The announcement made by Bob Eastwood, who is in charge of policing in Blackburn with Darwen, Hyndburn and the Ribble Valley, came the day after the force announced it still needed to save £13million and intended to merge the police’s six geographical division’s into three.
Chief Superintendent Eastwood said that after leading the review into the amalgamation, he was looking forward to embarking on new opportunities, which would include consultancy roles at home and abroad, as well as lecturing at local universities.
He said: “I never expected to retire from the constabulary so young, but I think it is necessary that I do.
“With the amount of savings needed, there was a professional obligation on me to leave because I had 30 years in.
“Other opportunities appear to be opening up to me and I am really looking forward to the challenges my future roles will bring.”
The 48-year-old, who was born in Blackburn, joined Lancashire Police at the age of 18 as a cadet.
He said he had been inspired to become a police officer after writing an essay as a pupil at St Mary’s College about future career dreams.
The father-of-four said: “I thought about it and got a real attraction to being a cop.
“I wanted to have a role in keeping people safe.
“I do not mean to sound sickly, but I am removing some very bad people.”
Since then, Mr Eastwood has worked on investigations including the Abbeystead Disaster and a major international drugs trafficking case.
He said the role of police officers had changed considerably over the years.
He said: “Police officers are more tuned into different communities now.
“They are certainly better trained and better equipped than when I joined.
“One thing that worries me though is that there are noises made nationally that the police are still reducing crime with less resources and my fear is that crime is going to go up.

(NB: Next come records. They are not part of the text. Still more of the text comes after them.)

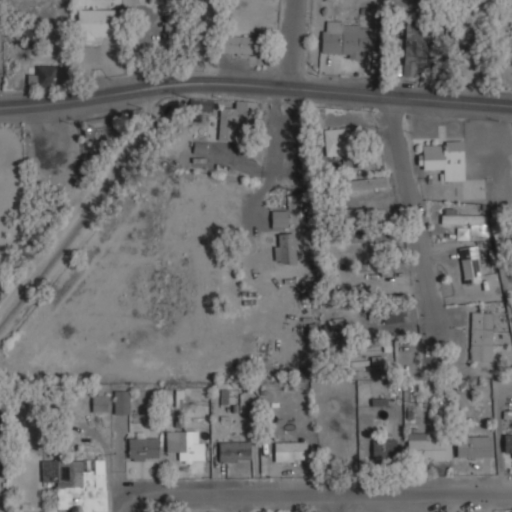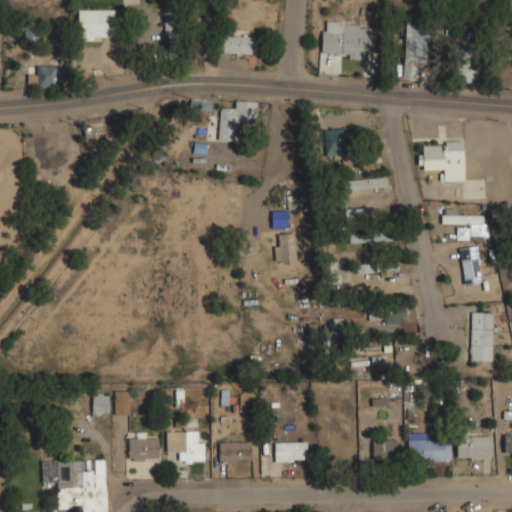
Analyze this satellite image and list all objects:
building: (95, 23)
building: (96, 23)
building: (169, 26)
building: (175, 26)
building: (345, 39)
building: (346, 40)
road: (200, 42)
road: (278, 43)
building: (237, 44)
building: (238, 44)
building: (414, 46)
building: (465, 62)
building: (46, 76)
building: (46, 76)
road: (255, 85)
building: (234, 119)
building: (229, 123)
building: (336, 143)
building: (341, 144)
building: (442, 159)
building: (444, 159)
building: (364, 183)
building: (365, 183)
road: (411, 212)
building: (353, 215)
building: (367, 215)
building: (465, 220)
building: (465, 221)
building: (368, 237)
building: (370, 237)
building: (284, 248)
building: (284, 248)
building: (469, 264)
building: (469, 265)
building: (375, 267)
building: (330, 280)
building: (387, 314)
building: (393, 316)
building: (480, 336)
building: (480, 336)
building: (121, 402)
building: (121, 402)
building: (99, 403)
building: (507, 442)
building: (507, 443)
building: (184, 445)
building: (183, 446)
building: (472, 446)
building: (425, 447)
building: (426, 447)
building: (473, 447)
building: (141, 448)
building: (142, 448)
building: (383, 448)
building: (383, 449)
building: (233, 451)
building: (234, 451)
building: (289, 451)
building: (290, 451)
building: (77, 483)
building: (76, 484)
road: (315, 494)
road: (324, 503)
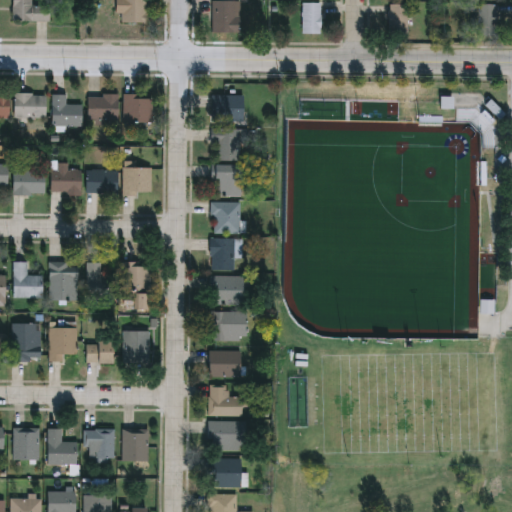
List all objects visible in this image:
building: (311, 0)
building: (399, 0)
building: (481, 1)
building: (133, 11)
building: (26, 12)
building: (133, 12)
building: (25, 13)
building: (225, 16)
building: (311, 18)
building: (225, 19)
building: (398, 19)
building: (487, 19)
building: (311, 20)
building: (399, 22)
building: (488, 22)
road: (181, 29)
road: (359, 30)
road: (255, 59)
building: (28, 105)
building: (3, 106)
building: (29, 107)
building: (226, 107)
building: (4, 108)
building: (101, 108)
building: (136, 108)
building: (227, 109)
building: (102, 110)
building: (137, 110)
building: (496, 111)
building: (63, 112)
building: (64, 114)
building: (227, 142)
building: (228, 144)
building: (3, 174)
building: (4, 176)
building: (64, 179)
building: (227, 179)
building: (136, 180)
building: (28, 181)
building: (101, 181)
building: (228, 181)
building: (65, 182)
building: (137, 182)
building: (29, 184)
building: (101, 184)
building: (225, 217)
building: (225, 219)
road: (90, 227)
park: (384, 227)
building: (222, 253)
building: (223, 255)
building: (62, 280)
building: (24, 281)
building: (98, 281)
building: (63, 282)
building: (25, 283)
building: (99, 283)
building: (135, 284)
road: (179, 285)
building: (135, 286)
building: (226, 288)
building: (2, 289)
building: (2, 291)
building: (227, 291)
building: (488, 308)
building: (229, 325)
building: (230, 327)
building: (25, 340)
building: (25, 343)
building: (61, 343)
building: (2, 346)
building: (63, 346)
building: (137, 347)
building: (2, 348)
building: (138, 349)
building: (103, 351)
building: (103, 353)
building: (224, 363)
building: (225, 365)
road: (89, 398)
building: (224, 402)
building: (225, 404)
building: (225, 435)
building: (1, 437)
building: (226, 437)
building: (1, 439)
building: (25, 443)
building: (99, 443)
building: (134, 444)
building: (26, 445)
building: (100, 446)
building: (135, 447)
building: (59, 448)
building: (60, 450)
building: (224, 472)
building: (225, 474)
building: (61, 501)
building: (222, 502)
building: (61, 503)
building: (96, 503)
building: (222, 503)
building: (97, 504)
building: (25, 505)
building: (2, 506)
building: (26, 506)
building: (2, 507)
building: (132, 509)
building: (132, 510)
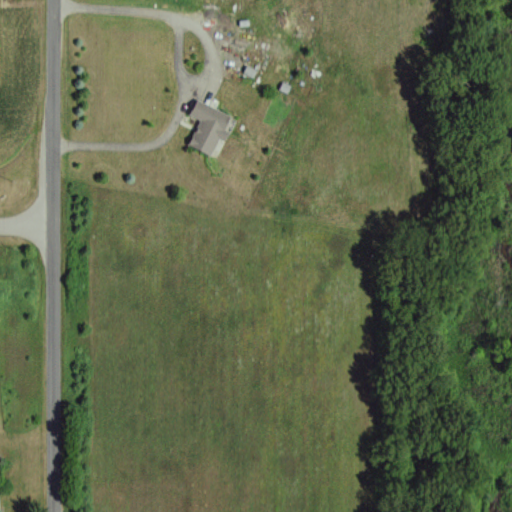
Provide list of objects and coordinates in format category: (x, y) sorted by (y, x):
road: (177, 77)
building: (203, 128)
road: (26, 228)
road: (52, 255)
road: (26, 354)
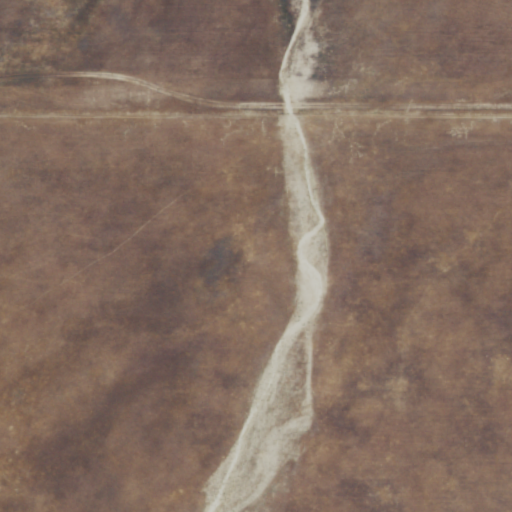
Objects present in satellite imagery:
road: (253, 105)
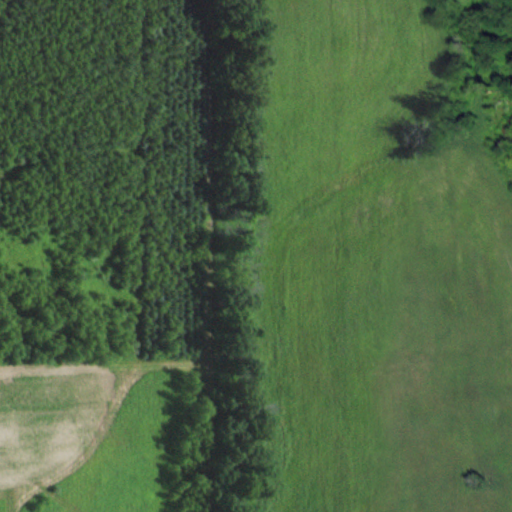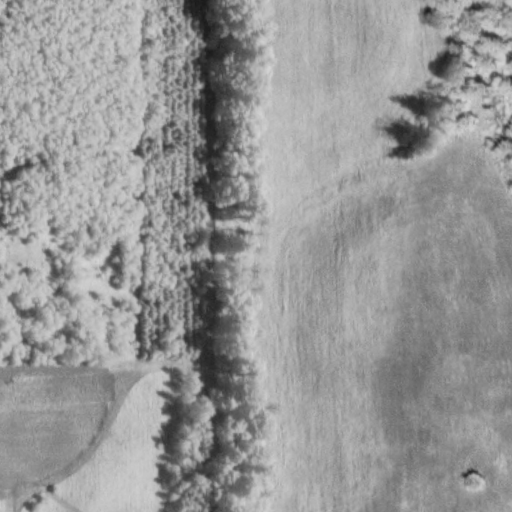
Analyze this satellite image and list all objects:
road: (210, 256)
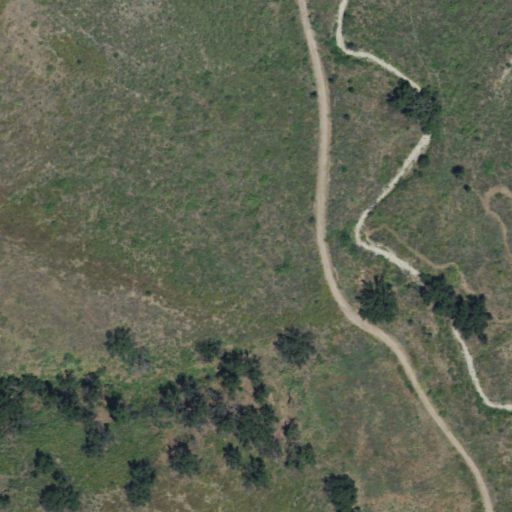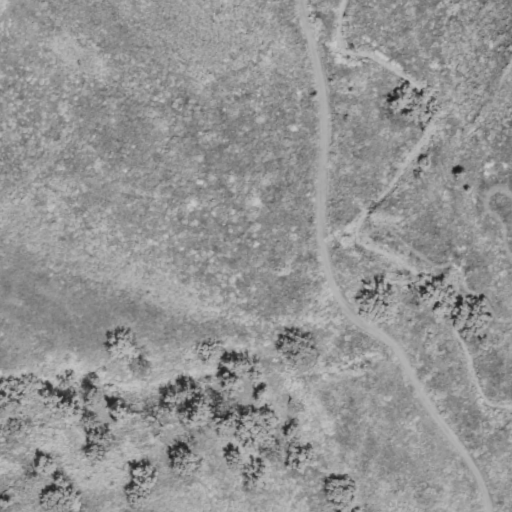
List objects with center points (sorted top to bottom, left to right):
road: (442, 137)
road: (336, 280)
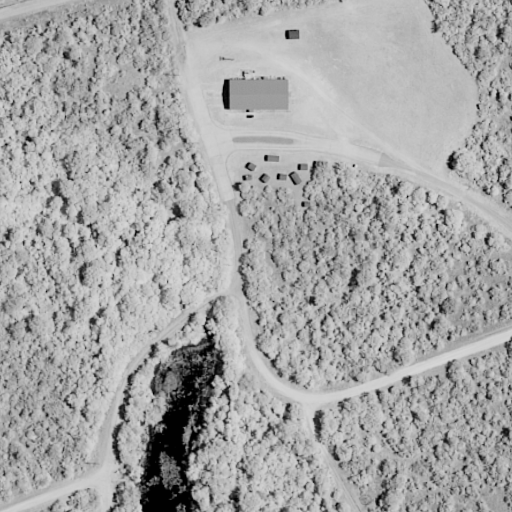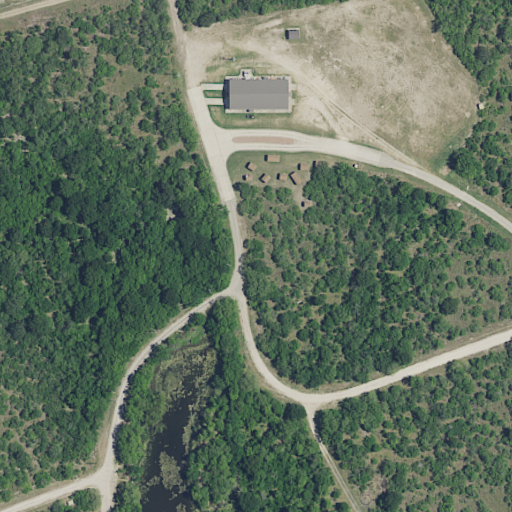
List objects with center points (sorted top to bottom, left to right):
road: (31, 10)
building: (258, 94)
road: (368, 156)
road: (239, 277)
road: (340, 395)
road: (338, 458)
road: (60, 493)
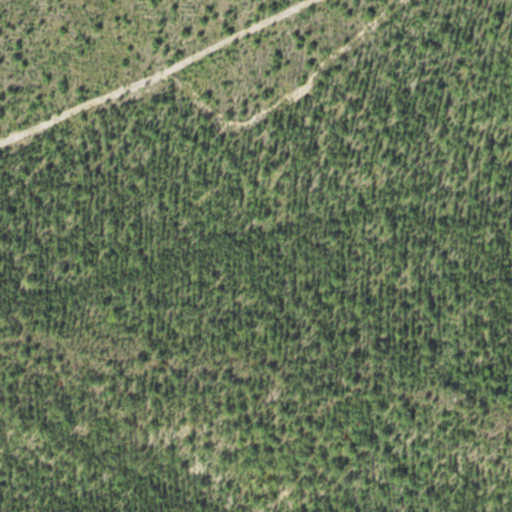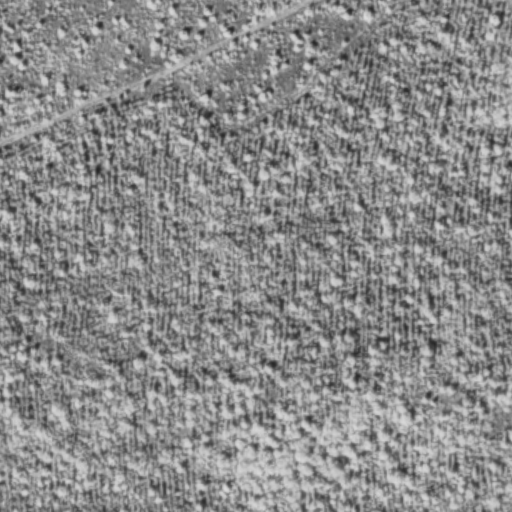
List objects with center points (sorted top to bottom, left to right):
road: (157, 75)
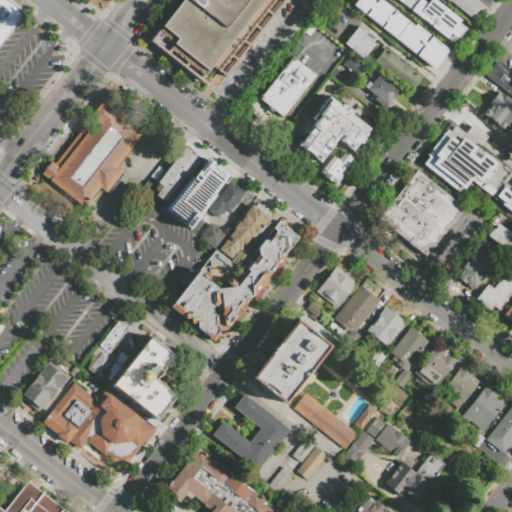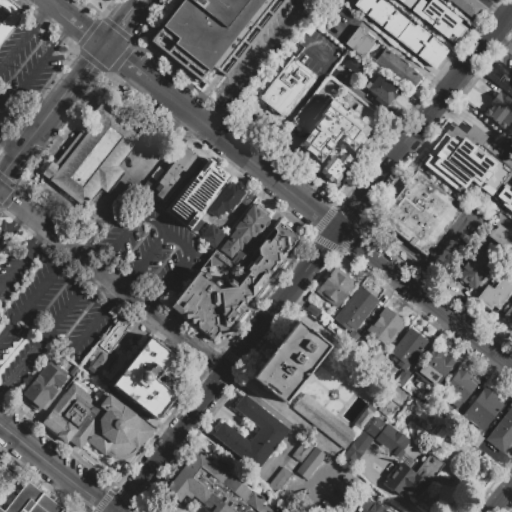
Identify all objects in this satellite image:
road: (56, 3)
building: (466, 6)
building: (467, 7)
road: (491, 9)
building: (8, 15)
building: (9, 17)
building: (435, 17)
building: (436, 18)
road: (127, 23)
road: (85, 26)
building: (401, 29)
building: (403, 30)
road: (24, 31)
building: (211, 31)
building: (214, 32)
building: (360, 41)
building: (358, 42)
road: (501, 42)
traffic signals: (109, 46)
road: (392, 48)
parking lot: (319, 54)
road: (261, 55)
parking lot: (266, 56)
road: (127, 60)
road: (323, 60)
road: (42, 64)
building: (351, 64)
building: (396, 67)
building: (396, 68)
parking lot: (32, 71)
road: (88, 71)
building: (499, 75)
building: (500, 76)
building: (286, 86)
building: (286, 89)
building: (381, 90)
building: (382, 93)
road: (176, 101)
building: (499, 110)
building: (499, 110)
road: (52, 113)
road: (467, 116)
road: (17, 117)
road: (213, 119)
road: (283, 128)
building: (331, 129)
building: (331, 131)
road: (474, 136)
road: (8, 149)
road: (18, 155)
building: (92, 155)
building: (92, 157)
building: (463, 160)
building: (463, 160)
road: (26, 162)
building: (335, 167)
building: (335, 168)
building: (175, 172)
building: (172, 173)
road: (131, 182)
building: (206, 183)
parking lot: (129, 188)
road: (370, 191)
building: (197, 192)
building: (228, 197)
building: (504, 198)
building: (504, 198)
building: (226, 200)
building: (419, 212)
building: (420, 212)
road: (11, 226)
building: (245, 229)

“The fact that we are still reducing crime with less resources is because of all the things that we have done in the past with our partners with fewer resources between us.
“I am convinced that crime will increase.”
Mr Eastwood, who enjoys exercising and watching rugby and football in his spare time, left the force for three years in 1990 to do a degree course at Lancaster University in law.
He said he would miss working with his colleagues.
He said: “I have thoroughly enjoyed my time here. What amazes me is the resilience of my staff.
“It has always been something that has really inspired me.”
Mr Eastwood will continue working with Lancashire Police until the merger in April next year to ensure a smooth transition.